1923. — À M. D’ARNAUD.
À Lunéville, le 25 octobre.

Mon cher ami, votre lettre sans date me dit que vous m’aimez toujours, et cela ne m’apprend rien ; j’ai toujours compté sur un cœur comme le vôtre. Elle m’apprend que messeigneurs les princes de Wurtemberg m’honorent de leur souvenir. Je vous prie de leur présenter mes profonds respects et mes tendres remerciements, et de ne pas oublier M. de Montolieu.

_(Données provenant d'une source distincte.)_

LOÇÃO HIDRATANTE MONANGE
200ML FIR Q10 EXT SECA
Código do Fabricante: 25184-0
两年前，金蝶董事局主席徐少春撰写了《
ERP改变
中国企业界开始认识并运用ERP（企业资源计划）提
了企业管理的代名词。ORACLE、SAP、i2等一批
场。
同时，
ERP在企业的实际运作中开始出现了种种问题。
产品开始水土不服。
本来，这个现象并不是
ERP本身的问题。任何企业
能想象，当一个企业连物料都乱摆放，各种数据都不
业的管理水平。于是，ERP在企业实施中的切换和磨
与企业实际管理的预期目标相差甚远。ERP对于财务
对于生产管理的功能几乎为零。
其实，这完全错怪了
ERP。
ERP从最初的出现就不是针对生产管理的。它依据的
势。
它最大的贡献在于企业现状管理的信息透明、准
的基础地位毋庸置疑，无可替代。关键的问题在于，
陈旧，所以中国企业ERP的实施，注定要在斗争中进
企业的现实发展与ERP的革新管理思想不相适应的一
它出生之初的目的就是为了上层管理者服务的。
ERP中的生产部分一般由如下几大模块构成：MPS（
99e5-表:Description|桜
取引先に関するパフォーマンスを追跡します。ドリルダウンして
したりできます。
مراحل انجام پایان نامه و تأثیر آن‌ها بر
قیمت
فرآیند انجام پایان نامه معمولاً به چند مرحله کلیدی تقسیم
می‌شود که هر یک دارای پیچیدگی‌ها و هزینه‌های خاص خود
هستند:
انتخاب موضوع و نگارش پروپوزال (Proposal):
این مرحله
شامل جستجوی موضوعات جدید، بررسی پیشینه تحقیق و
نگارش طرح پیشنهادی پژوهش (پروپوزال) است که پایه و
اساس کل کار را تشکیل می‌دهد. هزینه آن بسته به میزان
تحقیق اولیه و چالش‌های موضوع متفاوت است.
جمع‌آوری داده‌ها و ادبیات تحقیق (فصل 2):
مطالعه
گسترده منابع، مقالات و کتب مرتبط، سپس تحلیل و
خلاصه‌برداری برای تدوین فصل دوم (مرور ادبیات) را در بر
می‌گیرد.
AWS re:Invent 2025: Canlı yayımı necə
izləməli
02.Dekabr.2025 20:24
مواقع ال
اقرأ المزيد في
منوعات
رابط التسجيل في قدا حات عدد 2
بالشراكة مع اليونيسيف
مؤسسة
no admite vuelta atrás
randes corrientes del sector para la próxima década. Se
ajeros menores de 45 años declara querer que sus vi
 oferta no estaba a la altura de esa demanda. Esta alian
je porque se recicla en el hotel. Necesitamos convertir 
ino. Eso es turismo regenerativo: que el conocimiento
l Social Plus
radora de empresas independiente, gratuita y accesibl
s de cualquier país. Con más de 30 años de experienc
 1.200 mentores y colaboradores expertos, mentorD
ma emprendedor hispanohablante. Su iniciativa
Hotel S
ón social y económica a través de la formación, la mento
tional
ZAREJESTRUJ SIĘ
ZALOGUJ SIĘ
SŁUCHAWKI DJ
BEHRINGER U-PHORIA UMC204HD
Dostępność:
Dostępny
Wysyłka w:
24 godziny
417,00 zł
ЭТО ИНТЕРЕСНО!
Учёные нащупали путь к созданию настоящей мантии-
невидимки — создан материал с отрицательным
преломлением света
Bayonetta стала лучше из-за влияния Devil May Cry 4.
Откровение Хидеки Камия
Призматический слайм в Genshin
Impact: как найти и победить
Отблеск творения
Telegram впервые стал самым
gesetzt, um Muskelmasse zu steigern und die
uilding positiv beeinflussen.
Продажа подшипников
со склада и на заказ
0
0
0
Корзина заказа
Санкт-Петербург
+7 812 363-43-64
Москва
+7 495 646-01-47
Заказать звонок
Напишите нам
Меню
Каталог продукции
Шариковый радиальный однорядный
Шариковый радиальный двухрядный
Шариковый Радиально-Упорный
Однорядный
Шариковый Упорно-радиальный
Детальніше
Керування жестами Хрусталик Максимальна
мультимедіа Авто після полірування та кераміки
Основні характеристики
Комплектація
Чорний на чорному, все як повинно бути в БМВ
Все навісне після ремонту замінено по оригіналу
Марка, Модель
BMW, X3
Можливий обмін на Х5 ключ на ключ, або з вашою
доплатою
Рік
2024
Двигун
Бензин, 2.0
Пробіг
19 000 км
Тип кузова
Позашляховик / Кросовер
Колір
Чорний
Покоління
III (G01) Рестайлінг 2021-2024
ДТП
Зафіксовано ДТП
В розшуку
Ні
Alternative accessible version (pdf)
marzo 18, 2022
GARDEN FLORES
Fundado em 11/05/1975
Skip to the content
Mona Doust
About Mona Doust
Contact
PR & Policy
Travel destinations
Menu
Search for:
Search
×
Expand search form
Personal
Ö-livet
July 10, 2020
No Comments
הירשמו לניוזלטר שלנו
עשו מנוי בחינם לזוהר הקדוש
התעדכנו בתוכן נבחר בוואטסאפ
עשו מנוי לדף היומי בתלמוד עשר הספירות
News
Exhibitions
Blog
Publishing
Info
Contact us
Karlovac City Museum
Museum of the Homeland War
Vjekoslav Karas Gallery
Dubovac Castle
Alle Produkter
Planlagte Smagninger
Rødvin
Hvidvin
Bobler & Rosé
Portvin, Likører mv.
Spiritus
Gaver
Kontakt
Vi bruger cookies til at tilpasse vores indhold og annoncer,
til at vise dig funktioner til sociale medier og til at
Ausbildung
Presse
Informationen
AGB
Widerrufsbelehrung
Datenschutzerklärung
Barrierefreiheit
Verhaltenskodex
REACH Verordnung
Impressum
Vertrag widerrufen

Il est vrai que je n’écris guère au roi de Prusse. J’attends que j’aie mis Sémiramis au point d’être moins indigne de lui être envoyée ; j’y ai fait plus de deux cents vers à Lunéville. Il y a quelques années[1] que j’envoyai à Sa Majesté l’esquisse de cette pièce ; j’en suis très-honteux et très-fâché. Ce n’est pas un homme à qui on doive présenter des choses informes ; c’est un juge qui me fait trembler. Personne sur la terre n’a plus d’esprit et plus de goût, et c’est pour lui principalement que je travaille. Je ne croyais pas pouvoir passer ma vie auprès d’un autre roi que lui, mais ma déplorable santé a encore plus besoin des eaux de Plombières que de la cour de Lunéville. Je compte aller à Paris au mois de décembre, et vous y embrasser. Si vous n’étiez pas aussi paresseux qu’aimable, je vous prierais de me mander quelques nouvelles de notre pauvre littérature française. Je vous exhorterai toujours à faire usage de votre esprit pour établir votre fortune. Il n’y a rien que je ne fasse pour vous prouver combien la douceur de vos mœurs, votre goût, et vos premières productions, m’ont donné d’espérances sur vous. Je suis très-fâché de vous avoir été jusqu’ici bien inutile.

Voltaire.

Sans compliment et sans cérémonie.

  1. En février 1747 ; voyez les lettres 1860 et 1861.